ИСПОРЧЕННЫЙ ТЕЛЕФОН. КРИТИКА КРИТИКИ

Валерий Кичин

Почему Лев Толстой имел право на иллюзии, а Эйзенштейн – нет?

О Мольере ли писал Булгаков своего «Мольера»?


«За что нас не любят?» — поставил вопрос Виктор Демин.

Ст. Рассадин объяснил, что в кино занижены все критерии и что Эйзенштейн, может, и велик, но в своем кругу.

А. Ерохин слегка пособачился с «рара terrible» нашей критики (...«а чего он выступает!»), но употребил так много цитат из Андерсена, Фрейлиха и К. Симонова, что собственного текста едва хватило разве что на иронию.

Ю. Гладильщиков высказал мысль, что когда люди ругают друг друга, это и есть живой процесс.

В. Туровский сообщил, что критику вообще лучше бы помолчать, что тень должна знать свое место.

Интересное кино: мы не слышим друг друга. Услышали лишь Н. Зоркая и С. Фрейлих — первая, правда, тут же заподозрила Демина в попытке протащить новые табу, но вопрос его уловила. Даже ответила, что критиков и должны не любить. Что если критика самого начать критиковать, то это и ему не понравится тоже, будь он хоть трижды критик.

Для полноты картины осталось предположить, что я тоже никого из говоривших не расслышал, но это предоставлю сделать следующим спорщикам. А оправдаюсь тем, что не я начал не слышать — так уж пошла дискуссия.
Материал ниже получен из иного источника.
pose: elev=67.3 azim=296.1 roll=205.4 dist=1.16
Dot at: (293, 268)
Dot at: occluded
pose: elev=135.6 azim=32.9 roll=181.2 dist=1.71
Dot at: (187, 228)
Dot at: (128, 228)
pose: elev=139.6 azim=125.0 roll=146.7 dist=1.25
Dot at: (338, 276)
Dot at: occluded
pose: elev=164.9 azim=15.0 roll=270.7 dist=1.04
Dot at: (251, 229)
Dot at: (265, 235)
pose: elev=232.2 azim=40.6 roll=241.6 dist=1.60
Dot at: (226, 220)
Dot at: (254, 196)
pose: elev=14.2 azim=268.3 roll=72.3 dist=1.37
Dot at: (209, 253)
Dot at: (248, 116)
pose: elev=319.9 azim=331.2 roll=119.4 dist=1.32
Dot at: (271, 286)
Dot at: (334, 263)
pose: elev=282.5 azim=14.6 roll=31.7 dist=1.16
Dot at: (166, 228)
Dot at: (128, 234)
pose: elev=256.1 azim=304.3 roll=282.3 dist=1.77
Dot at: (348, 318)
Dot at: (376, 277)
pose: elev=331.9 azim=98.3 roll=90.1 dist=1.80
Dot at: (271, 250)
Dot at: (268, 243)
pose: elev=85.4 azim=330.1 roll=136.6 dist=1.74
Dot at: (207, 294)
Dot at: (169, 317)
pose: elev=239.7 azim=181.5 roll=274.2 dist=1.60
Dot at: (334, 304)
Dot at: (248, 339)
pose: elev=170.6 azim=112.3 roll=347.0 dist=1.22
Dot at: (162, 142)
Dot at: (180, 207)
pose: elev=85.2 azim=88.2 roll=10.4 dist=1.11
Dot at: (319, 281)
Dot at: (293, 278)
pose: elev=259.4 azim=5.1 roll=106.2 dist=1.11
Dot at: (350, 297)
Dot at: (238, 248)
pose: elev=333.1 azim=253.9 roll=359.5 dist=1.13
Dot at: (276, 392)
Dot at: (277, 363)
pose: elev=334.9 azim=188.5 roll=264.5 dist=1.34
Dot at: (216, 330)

Это как раз и доказывает больше всего актуальность и необходимость «критики критики». Зачем она нужна, критика?

Если тот зоопарк, который так ярко нарисовал В. Туровский («учим, стращаем, поучаем, покатываемся со смеху, подыхаем от сарказма и замираем в сладострастном ожидании»), и есть критика, тогда непонятно, отчего этим шимпанзе время от времени звонят режиссеры и зовут смотреть новые картины. По-видимому, критики хоть и нелюбимы, но почему-то нужны. Вот и хорошо бы понять,- почему.

Зоопарк— прав Туровский— существует. Но коллега ошибается, предполагая дислокацию подыхающего от сарказма зверинца только в критических кварталах. Разве он не встречал и среди аристократически породистого племени режиссеров таких замечательных особей, для которых вся критическая деятельность сводится к двум процессам: когда «обгадят» (я смягчаю популярное в художественной среде выражение) или когда «лижут нижний бюст» (еще более смягчаю еще более популярное выражение, начинающееся на букву, похожую на таракана)? Такого рода художники, как правило, очень не любят критиков и, будучи, по их мнению, «обгаженными», не подают руки ни в Москве, ни даже в Карловых Варах, зачисляют критика в личные враги и начинают с ним бороться как с классом.

Можно вслед за Туровским напомнить этим художникам о достоинстве профессии, но напоминание будет слишком тонким для них и вряд ли подействует.

Точно так же горькая констатация факта, что в критическом цехе тоже есть особи, вчера вышедшие из леса, ни на шаг не продвинет нас в понимании проблемы, поставленной В. Деминым. К ней и вернемся.

Как и Н. Зоркая, я не видел «Иону» и тоже считаю, что «Выбор» зря выбран Деминым в качестве примера— мышление режиссера здесь настолько конгениально мышлению автора романа, что начинаешь «подыхать от сарказма», просто чтобы не подохнуть от тоскливого сознания безысходности, если этот агрессивный примитив кто-то примет всерьез. Здесь полузабытый жанр рецензии-фельетона самый подходящий, и, по-моему, спасибо стоит сказать А. Ерохину за то, что вводит его в обиход.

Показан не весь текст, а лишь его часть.